- _ACTIVITY_
Copy everything in the listing below from the line containing "EDGE OF ART｜南九施設株式会社" down to the line containing "पाश्चात्य देशों का", including both of those lines, and leave the pictures out.

- _DATA FOR THIS EXERCISE_
* * * * * * *
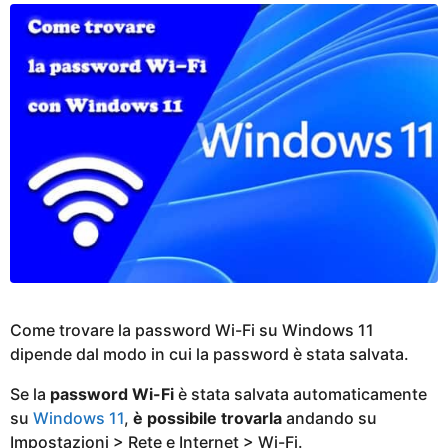
i
a
g
o
Come trovare la password Wi-Fi su Windows 11
dipende dal modo in cui la password è stata salvata.
Se la
password Wi-Fi
è stata salvata automaticamente
su
Windows 11
,
è possibile trovarla
andando su
Impostazioni > Rete e Internet > Wi-Fi.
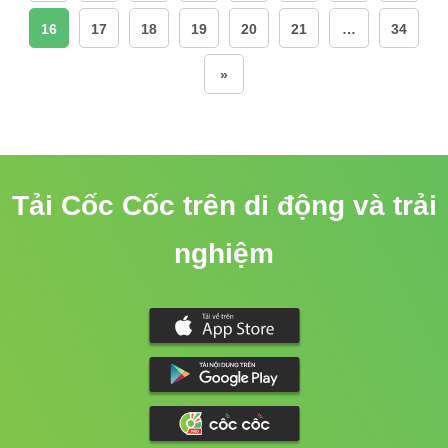
16
17
18
19
20
21
…
34
»
Tải Cốc Cốc trên di động và trải
nghiệm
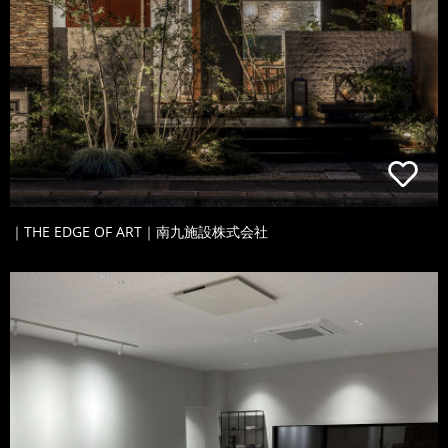
｜THE EDGE OF ART｜南九施設株式会社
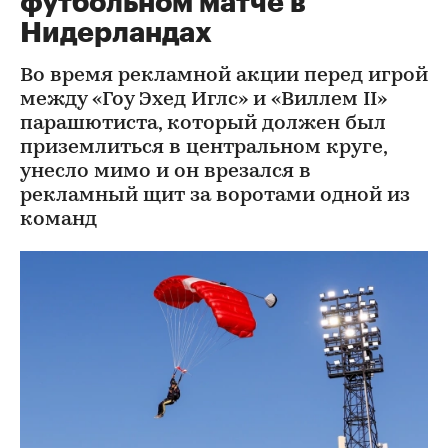
футбольном матче в
Нидерландах
Во время рекламной акции перед игрой
между «Гоу Эхед Иглс» и «Виллем II»
парашютиста, который должен был
приземлиться в центральном круге,
унесло мимо и он врезался в
рекламный щит за воротами одной из
команд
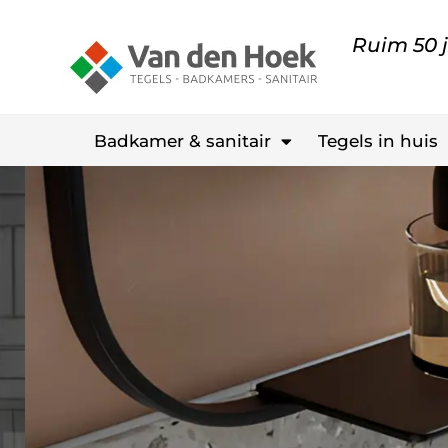
Ruim 50 j
Badkamer & sanitair
Tegels in huis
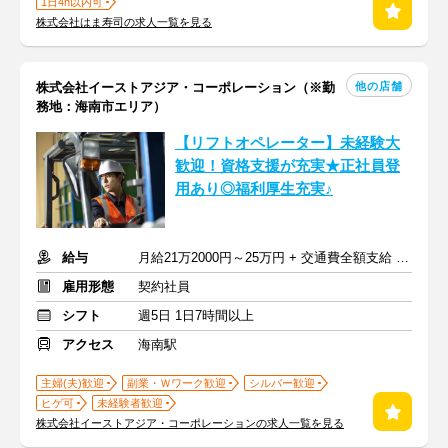
1日4h以内可
株式会社はま寿司の求人一覧を見る
他の店舗
株式会社イーストアジア・コーポレーション（※勤
務地：海南市エリア）
【リフトオペレーター】未経験大
歓迎！資格支援が充実★正社員登
用あり◎福利厚生充実♪
給与
月給21万2000円～25万円 + 交通費全額支給 ※賞与年2回
雇用形態
契約社員
シフト
週5日 1日7時間以上
アクセス
海南駅
主婦(夫)歓迎
副業・Ｗワーク歓迎
シルバー歓迎
ヒゲ可
未経験者歓迎
株式会社イーストアジア・コーポレーションの求人一覧を見る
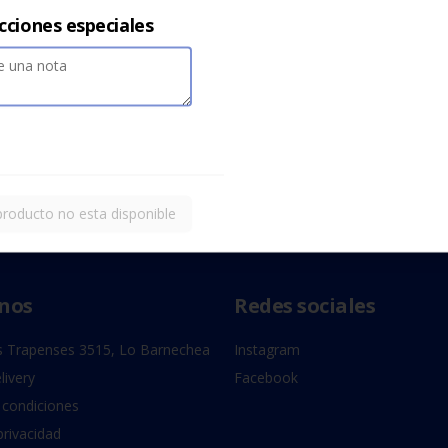
cciones especiales
producto no esta disponible
nos
Redes sociales
 Trapenses 3515, Lo Barnechea
Instagram
livery
Facebook
 condiciones
privacidad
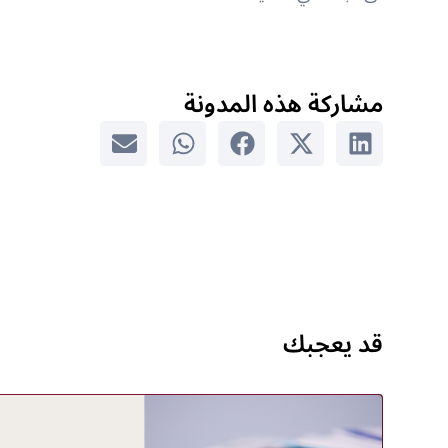
مشاركة هذه المدونة
قد يعجبك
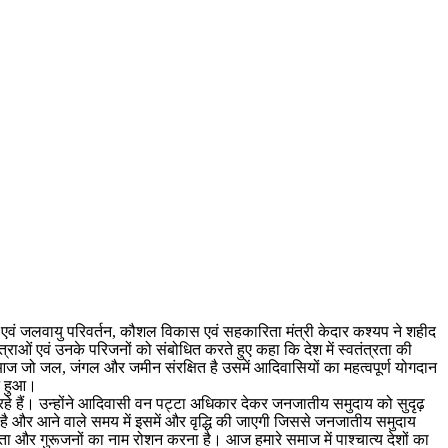
 एवं जलवायु परिवर्तन, कौशल विकास एवं सहकारिता मंत्री केदार कश्यप ने शहीद
राओं एवं उनके परिजनों को संबोधित करते हुए कहा कि देश में स्वतंत्रता की
 आज जो जल, जंगल और जमीन संरक्षित है उसमें आदिवासियों का महत्वपूर्ण योगदान
्न हुआ।
ा रहे हैं। उन्होंने आदिवासी वन पट्टा अधिकार देकर जनजातीय समुदाय को सुदृढ़
ी है और आने वाले समय में इसमें और वृद्धि की जाएगी जिससे जनजातीय समुदाय
िता और गुरूजनों का नाम रोशन करना है। आज हमारे समाज में पाश्चात्य देशों का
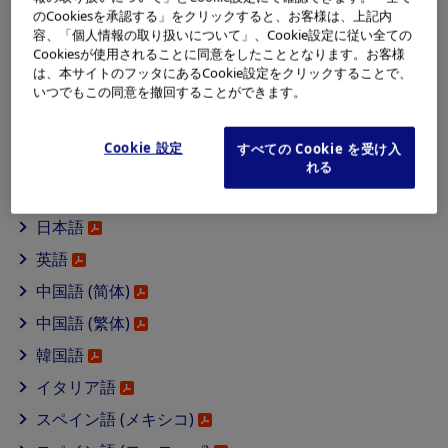
しています。この行動規範はオリンパスの経営理念である
のCookiesを承認する」をクリックすると、お客様は、上記内
「私たちの存在意義」と「私たちのコアバリュー」を実践
容、「個人情報の取り扱いについて」、Cookie設定に従い全ての
Cookiesが使用されることに同意をしたこととなります。お客様
するために作成されました。この行動規範のもと、当社は
は、本サイトのフッタにあるCookie設定をクリックすることで、
各地域の方針や手順に従いながら、倫理的且つ責任ある事
いつでもこの同意を撤回することができます。
業活動を行います。
Cookie 設定
すべての Cookie を受け入
グローバル行動規範
れる
日本語
英語
中国語 (简体)
中国語 (繁体)
韓国語
イタリア語
スペイン語 (メキシコ)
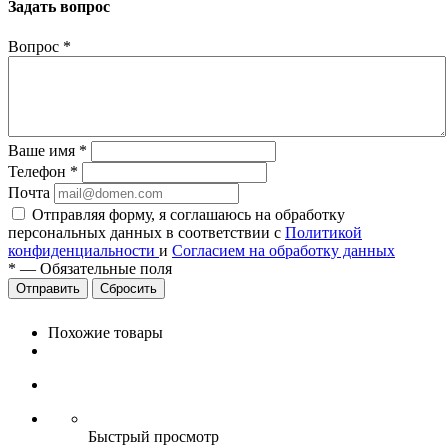
Задать вопрос
Вопрос
*
Ваше имя
*
Телефон
*
Почта
Отправляя форму, я соглашаюсь на обработку
персональных данных в соответствии с
Политикой
конфиденциальности
и
Согласием на обработку данных
*
—
Обязательные поля
Сбросить
Похожие товары
Быстрый просмотр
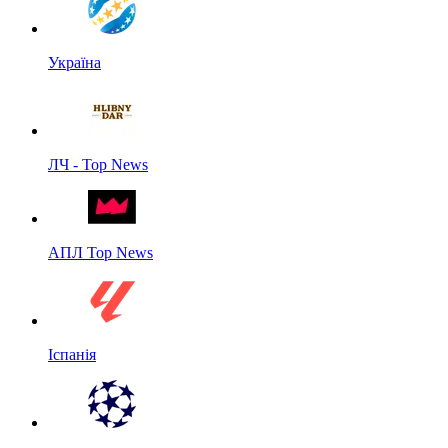
Україна
ЛЧ - Top News
АПЛ Top News
Іспанія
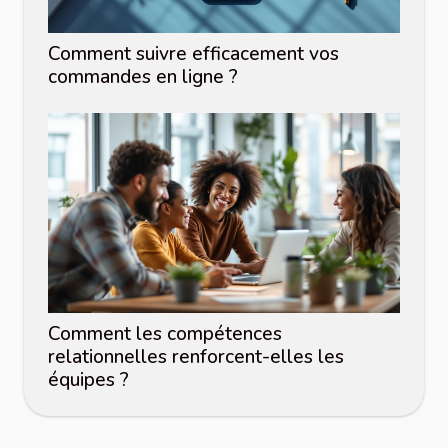
Comment suivre efficacement vos
commandes en ligne ?
Comment les compétences
relationnelles renforcent-elles les
équipes ?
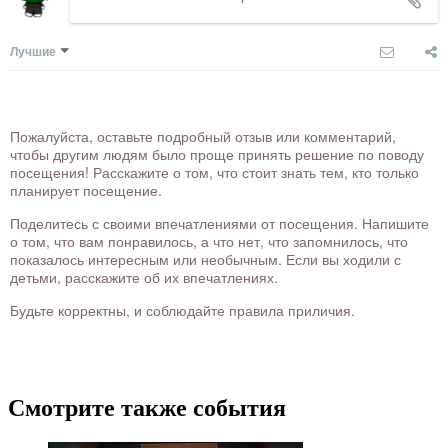
Лучшие
Пожалуйста, оставьте подробный отзыв или комментарий,
чтобы другим людям было проще принять решение по поводу
посещения! Расскажите о том, что стоит знать тем, кто только
планирует посещение.
Поделитесь с своими впечатлениями от посещения. Напишите
о том, что вам понравилось, а что нет, что запомнилось, что
показалось интересным или необычным. Если вы ходили с
детьми, расскажите об их впечатлениях.
Будьте корректны, и соблюдайте правила приличия.
Смотрите также события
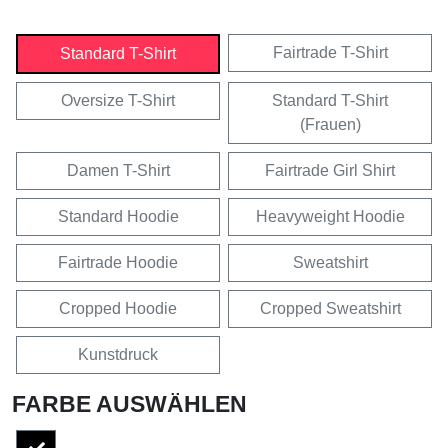
Fairtrade T-Shirt
Standard T-Shirt
Oversize T-Shirt
Standard T-Shirt
(Frauen)
Damen T-Shirt
Fairtrade Girl Shirt
Standard Hoodie
Heavyweight Hoodie
Fairtrade Hoodie
Sweatshirt
Cropped Hoodie
Cropped Sweatshirt
Kunstdruck
FARBE AUSWÄHLEN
* * * * * * *
- _ANSWER TO THIS PROBLEM_
｜THE EDGE OF ART｜南九施設株式会社
футбольном матче в
Нидерландах
Во время рекламной акции перед игрой
между «Гоу Эхед Иглс» и «Виллем II»
парашютиста, который должен был
приземлиться в центральном круге,
унесло мимо и он врезался в
рекламный щит за воротами одной из
команд
Ruim 50 j
Badkamer & sanitair
Tegels in huis
1日4h以内可
株式会社はま寿司の求人一覧を見る
他の店舗
株式会社イーストアジア・コーポレーション（※勤
務地：海南市エリア）
【リフトオペレーター】未経験大
歓迎！資格支援が充実★正社員登
用あり◎福利厚生充実♪
給与
月給21万2000円～25万円 + 交通費全額支給 ※賞与年2回
雇用形態
契約社員
シフト
週5日 1日7時間以上
アクセス
海南駅
主婦(夫)歓迎
副業・Ｗワーク歓迎
シルバー歓迎
ヒゲ可
未経験者歓迎
株式会社イーストアジア・コーポレーションの求人一覧を見る
cciones especiales
producto no esta disponible
nos
Redes sociales
 Trapenses 3515, Lo Barnechea
Instagram
livery
Facebook
 condiciones
privacidad
مشاركة هذه المدونة
قد يعجبك
 एवं जलवायु परिवर्तन, कौशल विकास एवं सहकारिता मंत्री केदार कश्यप ने शहीद
राओं एवं उनके परिजनों को संबोधित करते हुए कहा कि देश में स्वतंत्रता की
 आज जो जल, जंगल और जमीन संरक्षित है उसमें आदिवासियों का महत्वपूर्ण योगदान
्न हुआ।
ा रहे हैं। उन्होंने आदिवासी वन पट्टा अधिकार देकर जनजातीय समुदाय को सुदृढ़
ी है और आने वाले समय में इसमें और वृद्धि की जाएगी जिससे जनजातीय समुदाय
िता और गुरूजनों का नाम रोशन करना है। आज हमारे समाज में पाश्चात्य देशों का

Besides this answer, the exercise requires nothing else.